When Batra first started coaching under Balgu, her confidence was in tatters.

“She was going through a lot of personal issues and her ranking was in freefall. She didn’t trust anyone, and that meant her reactions on the table were slow because she was constantly doubting herself. TT is a fast game, like Bombay ki life, quick decisions. You can’t think at the pace of a Tier 3 city dweller. But her trust had to be brought back. I convinced her I’m on her side, by being honest. There was no hiding or manipulation. I told her where her game stood and how she can be much more than her past best. The day she said she wasn’t here to stay average or mediocre, we knew we were going all-out,” he recalls.

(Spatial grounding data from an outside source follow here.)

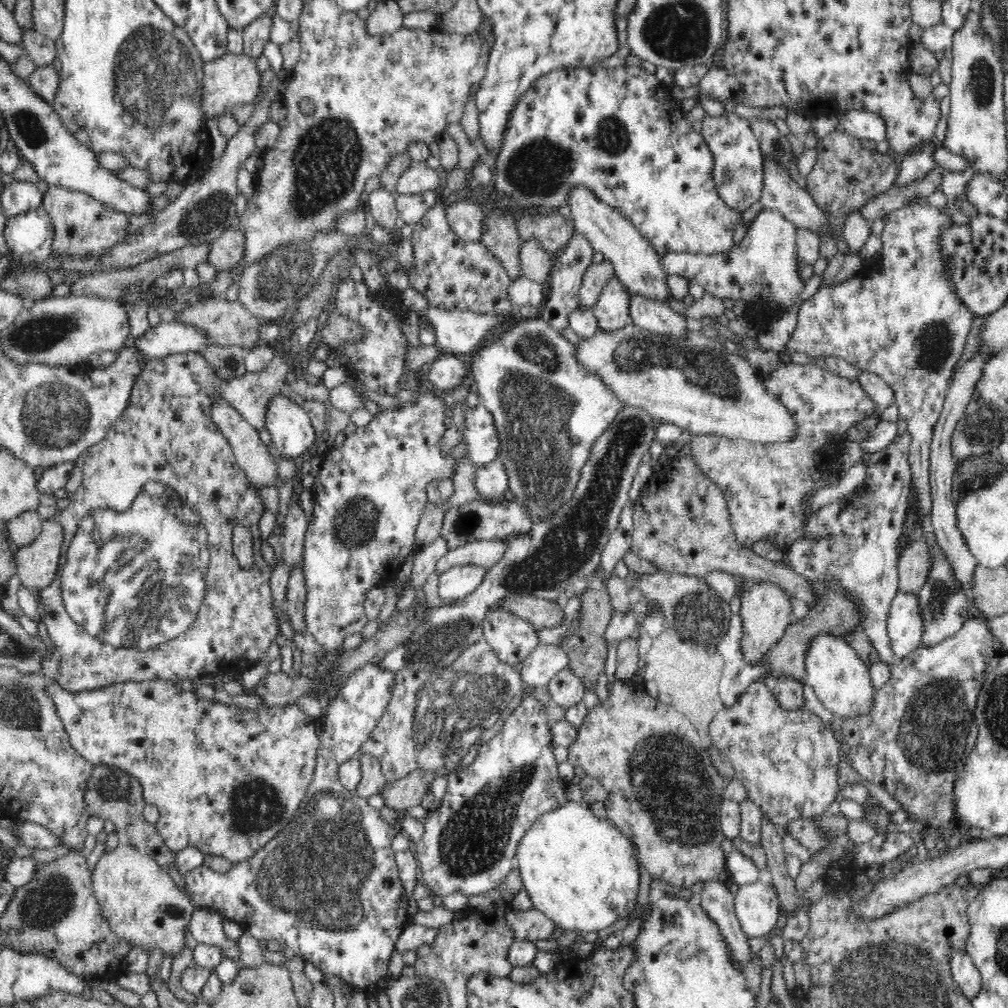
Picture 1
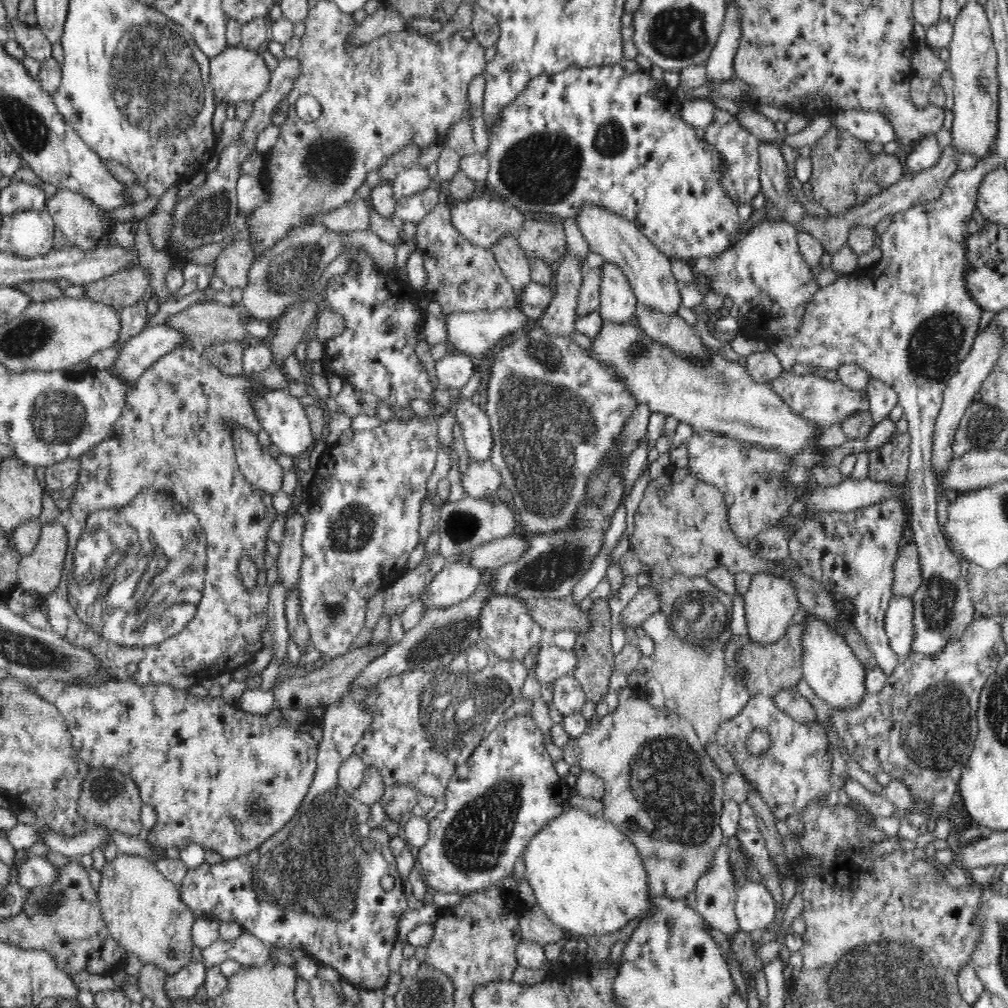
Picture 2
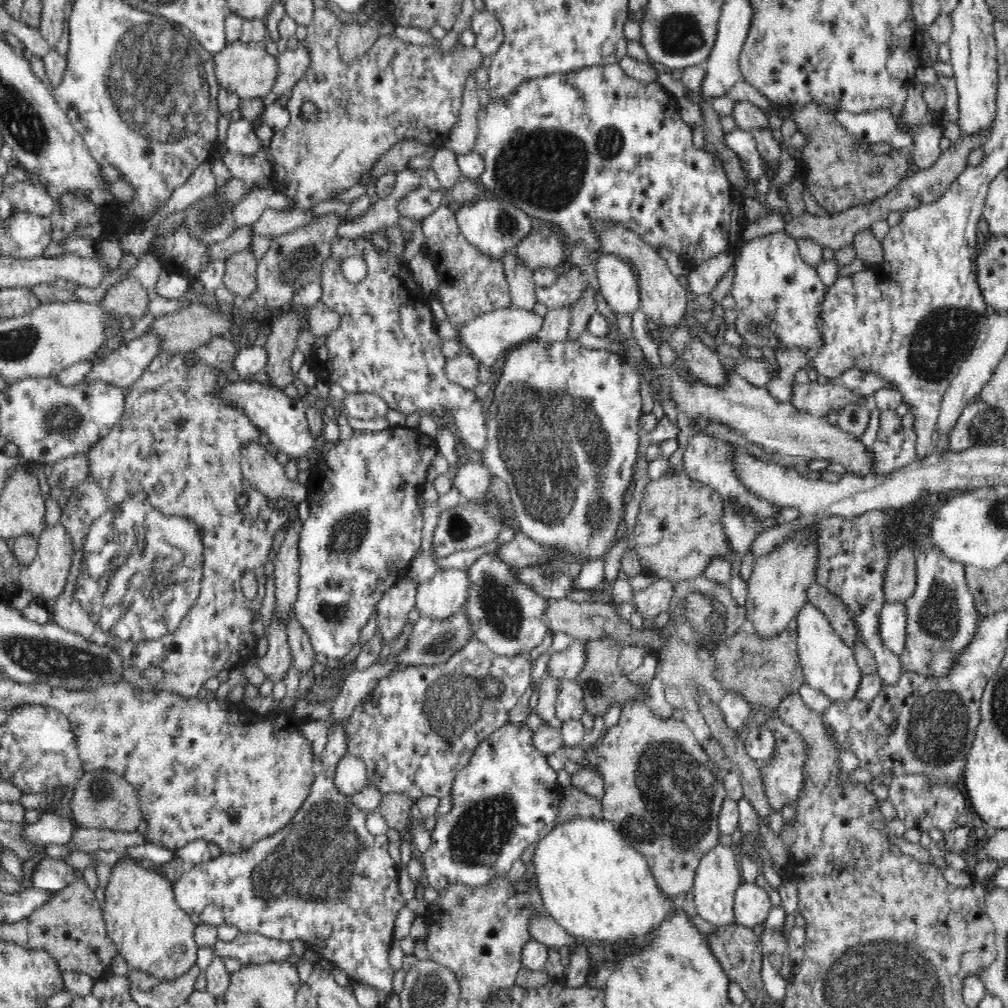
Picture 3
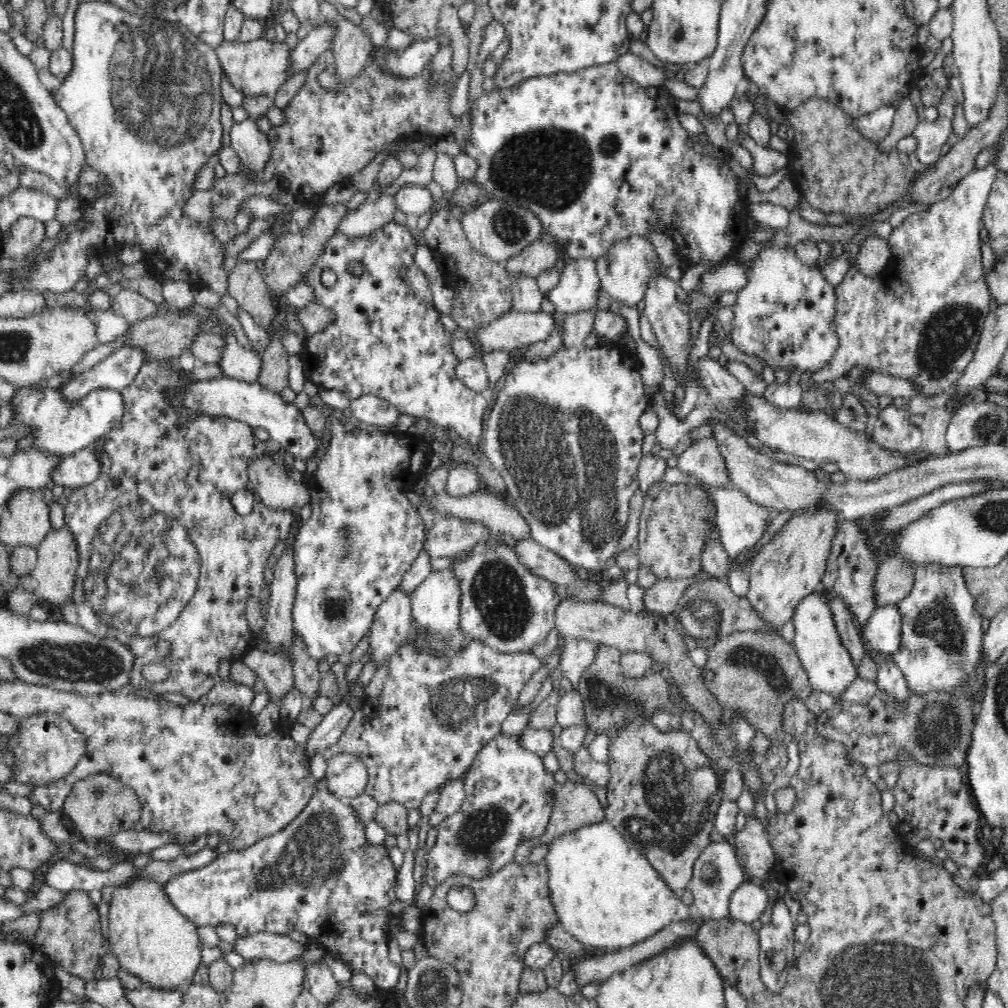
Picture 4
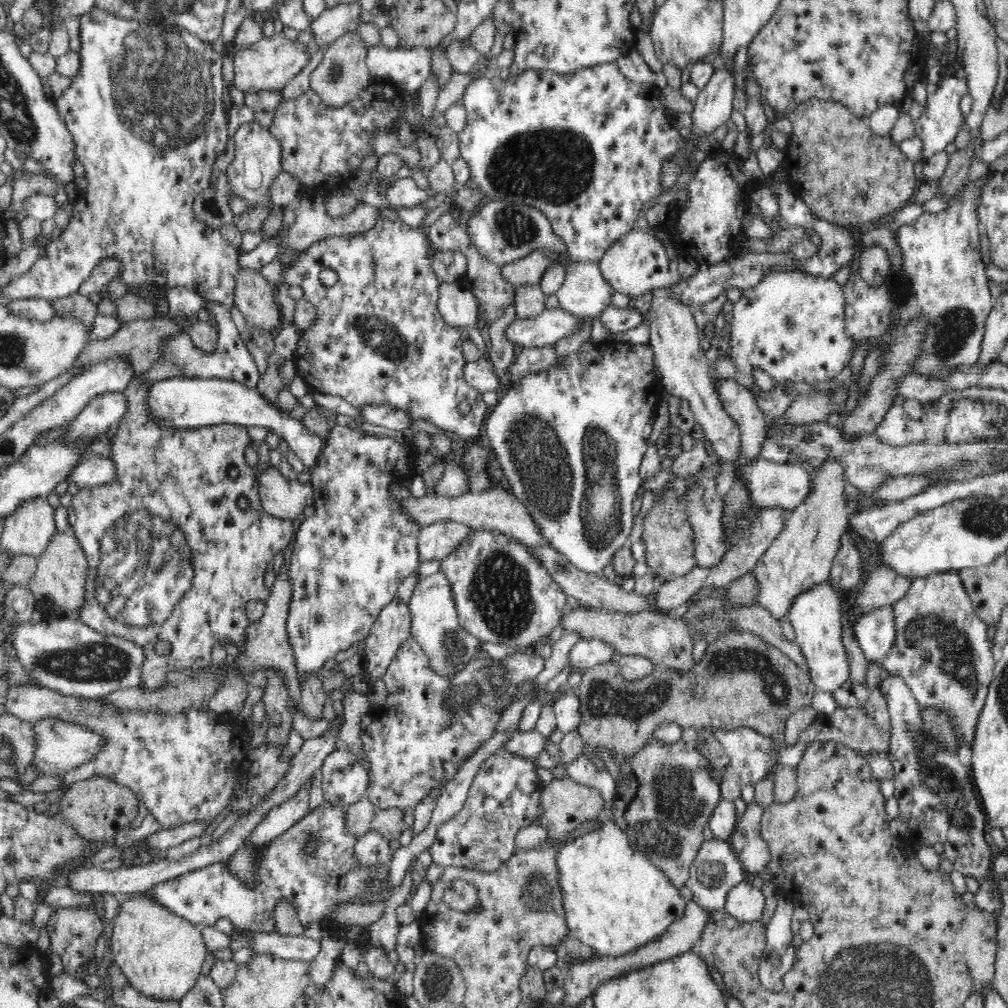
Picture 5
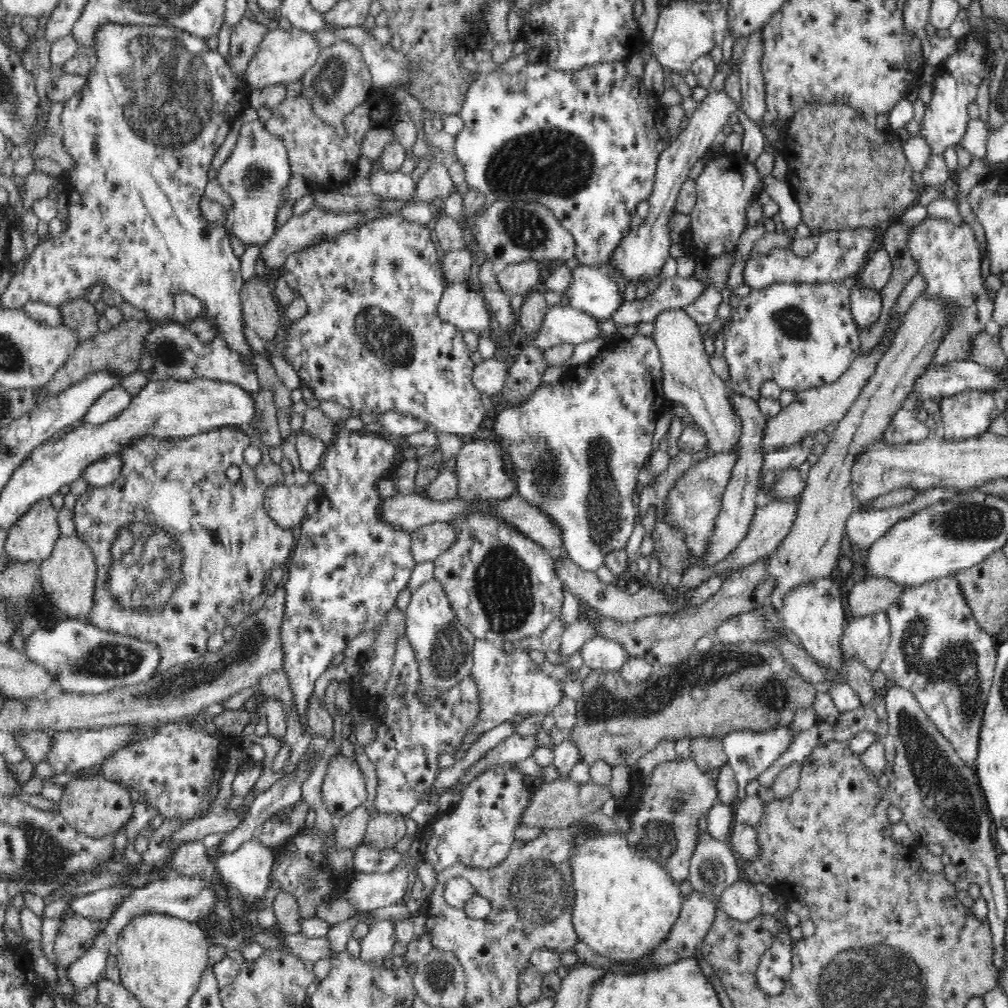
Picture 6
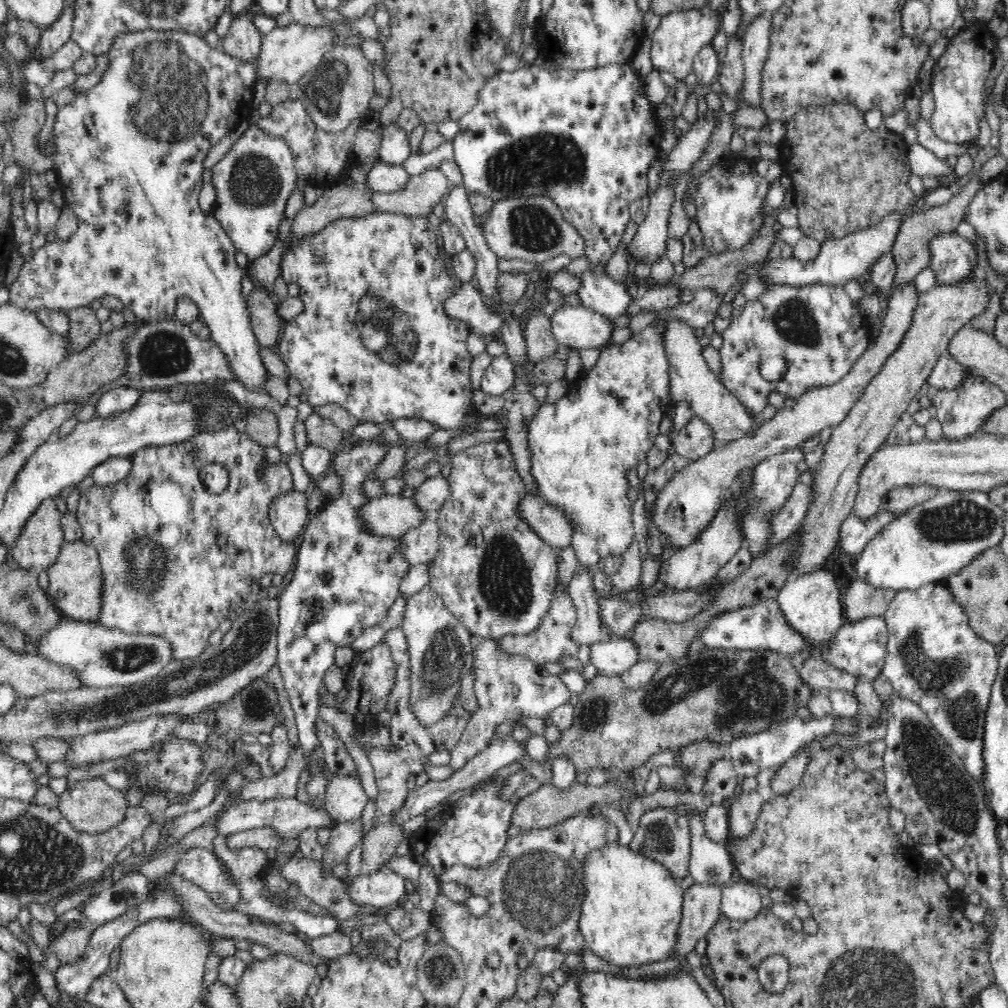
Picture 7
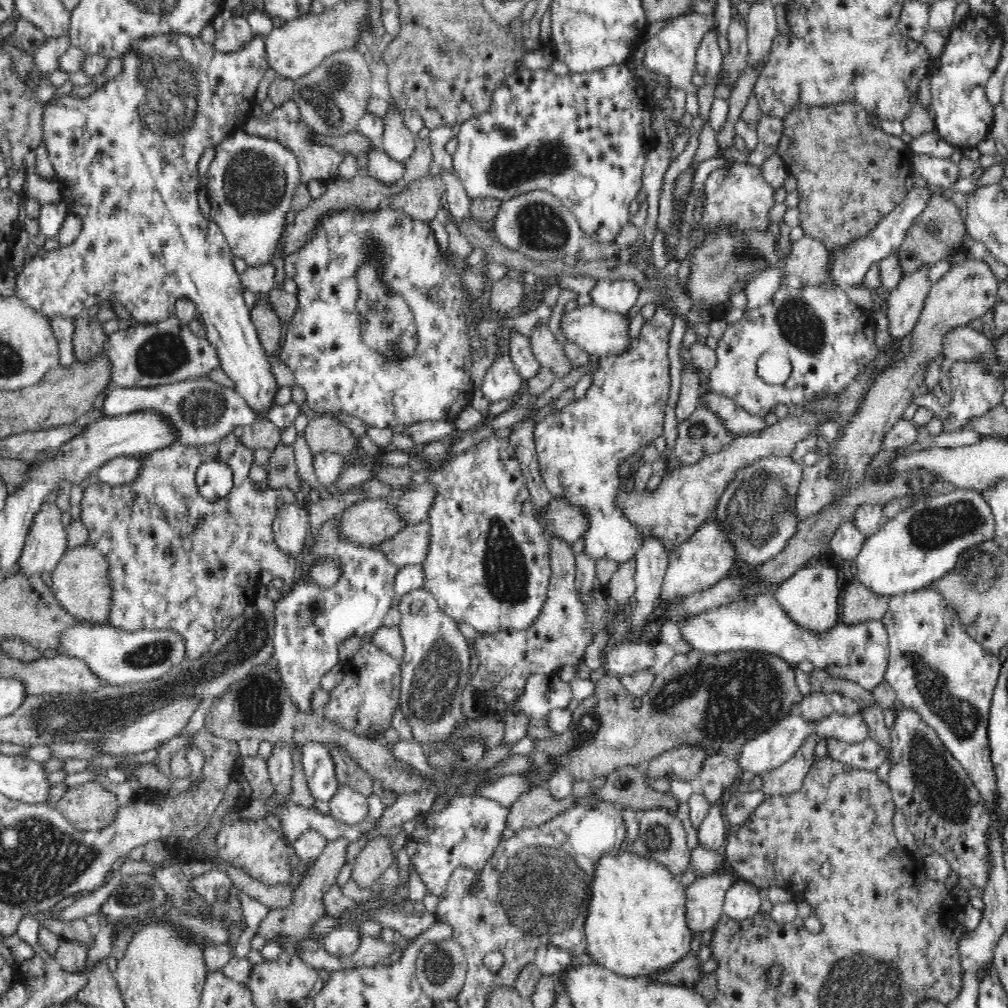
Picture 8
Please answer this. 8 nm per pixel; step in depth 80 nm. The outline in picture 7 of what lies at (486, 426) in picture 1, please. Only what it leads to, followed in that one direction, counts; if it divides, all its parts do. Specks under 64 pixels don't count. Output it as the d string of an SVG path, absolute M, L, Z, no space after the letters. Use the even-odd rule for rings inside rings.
M373 210L360 218L339 218L322 230L312 234L307 242L298 242L286 251L281 260L281 276L287 284L298 284L299 297L304 303L303 311L293 319L286 320L284 334L279 346L274 348L287 364L291 375L304 387L303 396L312 405L339 404L360 423L392 423L400 418L414 418L436 425L440 430L469 430L471 424L481 421L482 414L476 411L475 390L470 380L470 365L473 356L466 347L468 325L458 319L450 319L444 311L444 302L454 294L456 282L444 263L442 251L436 244L436 235L426 217L411 216L402 213L382 213Z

Balgu is aware a bulk of work remains, after Hina Hayata’s corner ball from backhand proved too quick and too wide for a scrambling Batra. “It’s just quarters, she’s not won a Smash or anything. Physical ability, strategy need to get sharper. On court endurance isn’t great yet. But now she’s more aggressive on her forehand and backhand, her approach is proactive, she can step back and turn when needed. Two years back she wasn’t winning against the Top 20, now we are talking Chinese and Japanese,” he says.